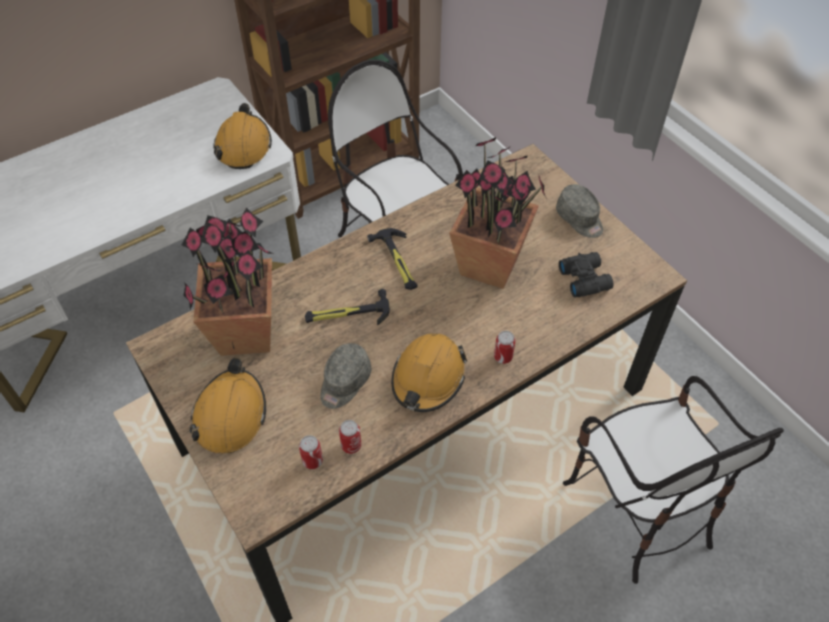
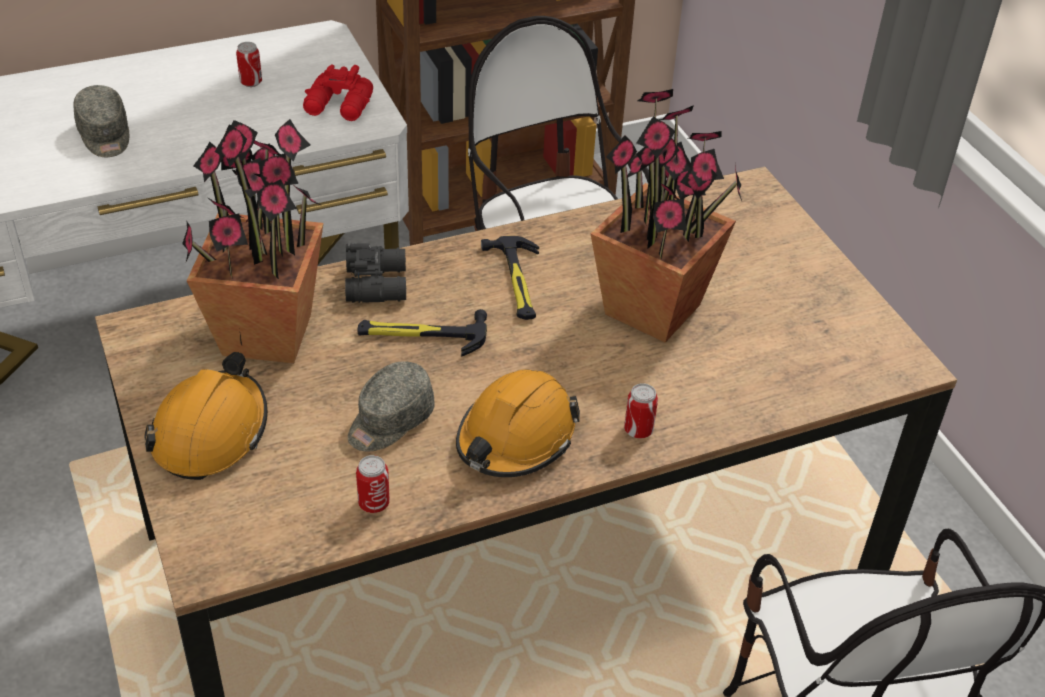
camera: 10 degrees right, 10 degrees down
orange hard hat [213,103,272,169] -> red binoculars [303,64,373,121]
can [299,435,323,469] -> can moved to [236,42,262,87]
grey cap [556,184,603,238] -> grey cap moved to [73,85,129,157]
black binoculars [559,252,614,297] -> black binoculars moved to [345,243,406,303]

----------

▶ [Work instructions] Retype word for word all the material given above, and keep the pictures out.

▶ [Task answer]
camera: 10 degrees right, 10 degrees down
orange hard hat [213,103,272,169] -> red binoculars [303,64,373,121]
can [299,435,323,469] -> can moved to [236,42,262,87]
grey cap [556,184,603,238] -> grey cap moved to [73,85,129,157]
black binoculars [559,252,614,297] -> black binoculars moved to [345,243,406,303]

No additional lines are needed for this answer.